SCENARIO #1: You’ve updated your legal name or name & gender on your photo ID, but you have not updated your voter registration information.
In this case, the poll book will still contain your former name, and you will be required to provide that name to the poll clerk to enable them to locate you in the poll book. You will then proceed to update your name right on the poll book.
Indiana law permits voters to update their name on their voter registration record at any time up through and including election day. (Ind. Code 3-7-41-2(b) and (c)).
A voter may update their name on their voter registration record by checking the “Name Change” box on the poll book and printing their new name and then signing their new name. In counties using electronic poll books, the poll clerk will have a paper affidavit for voters to sign (VRG 4/12) to update their information to reflect their current legal name.
You will then be permitted to vote.
SCENARIO #2: Your voter registration record reflects your correct legal name, but your photo ID still contains your former name.

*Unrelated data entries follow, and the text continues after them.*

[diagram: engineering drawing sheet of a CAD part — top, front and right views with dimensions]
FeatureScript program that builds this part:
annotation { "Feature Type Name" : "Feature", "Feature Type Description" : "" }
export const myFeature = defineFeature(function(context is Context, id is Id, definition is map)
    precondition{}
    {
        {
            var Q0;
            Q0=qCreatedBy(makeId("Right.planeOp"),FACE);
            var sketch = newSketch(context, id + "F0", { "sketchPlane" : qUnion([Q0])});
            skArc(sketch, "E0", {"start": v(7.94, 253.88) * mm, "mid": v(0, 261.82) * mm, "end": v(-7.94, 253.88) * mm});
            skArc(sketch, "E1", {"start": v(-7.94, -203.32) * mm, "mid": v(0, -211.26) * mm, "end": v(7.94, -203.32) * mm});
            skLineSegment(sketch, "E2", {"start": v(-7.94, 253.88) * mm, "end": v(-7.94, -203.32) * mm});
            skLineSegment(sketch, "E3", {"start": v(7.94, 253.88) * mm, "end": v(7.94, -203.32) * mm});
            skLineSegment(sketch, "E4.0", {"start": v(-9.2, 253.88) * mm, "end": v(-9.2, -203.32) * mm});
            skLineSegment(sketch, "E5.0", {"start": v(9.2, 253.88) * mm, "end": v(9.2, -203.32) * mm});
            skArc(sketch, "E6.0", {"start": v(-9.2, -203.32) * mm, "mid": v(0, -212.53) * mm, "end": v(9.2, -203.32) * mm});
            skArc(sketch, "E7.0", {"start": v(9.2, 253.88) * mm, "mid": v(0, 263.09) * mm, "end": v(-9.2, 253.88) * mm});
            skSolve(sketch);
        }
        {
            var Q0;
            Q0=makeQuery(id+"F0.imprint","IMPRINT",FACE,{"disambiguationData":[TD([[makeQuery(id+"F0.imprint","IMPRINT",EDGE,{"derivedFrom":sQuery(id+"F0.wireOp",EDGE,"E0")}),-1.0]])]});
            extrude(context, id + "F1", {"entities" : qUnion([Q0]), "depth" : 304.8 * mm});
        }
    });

Despite the disparity in name on your photo ID and voter registration record, the poll clerk can use a variety of other options to validate your identity.
You can bring your court-ordered name change to prove the connection between your former and current and legal name.
This scenario is arguably trickier to navigate than the first. Other options might include signature comparison and verifying old registration records.
Ask to speak with the inspector, who has access to call both county and state officials for assistance in these situations.
The inspector is appointed to oversee each precinct and has additional training and access to resources for times just like this.
WHAT TO DO IF CHALLENGED:
Challenging a voter is a legal process, and you have certain rights guaranteed by state and federal law.
The challenger and voter will be presented with affidavits to fill out, and then the voter will be given a provisional ballot. 2016 Indiana Election Day Hanbook, pp 23-26.
Provisional ballots are not included in the preliminary election night results, but neither are all the overseas or military ballots. Election results are not finalized until 10 days after the election, and in that time, the county election board will conduct a public hearing. You’ll have a right to attend, testify and put on evidence to prove your identity.
NUMBERS TO CALL FOR HELP
Indiana Election Division: 317-232-393, ask to speak to legal counsel.
Indiana Democratic Party, Voter Protection: 317-231-7100
If the poll worker still doubts your identity, Indiana law does NOT permit them to turn you away!
Step out of line if needed, remain in the polling place, and call for help.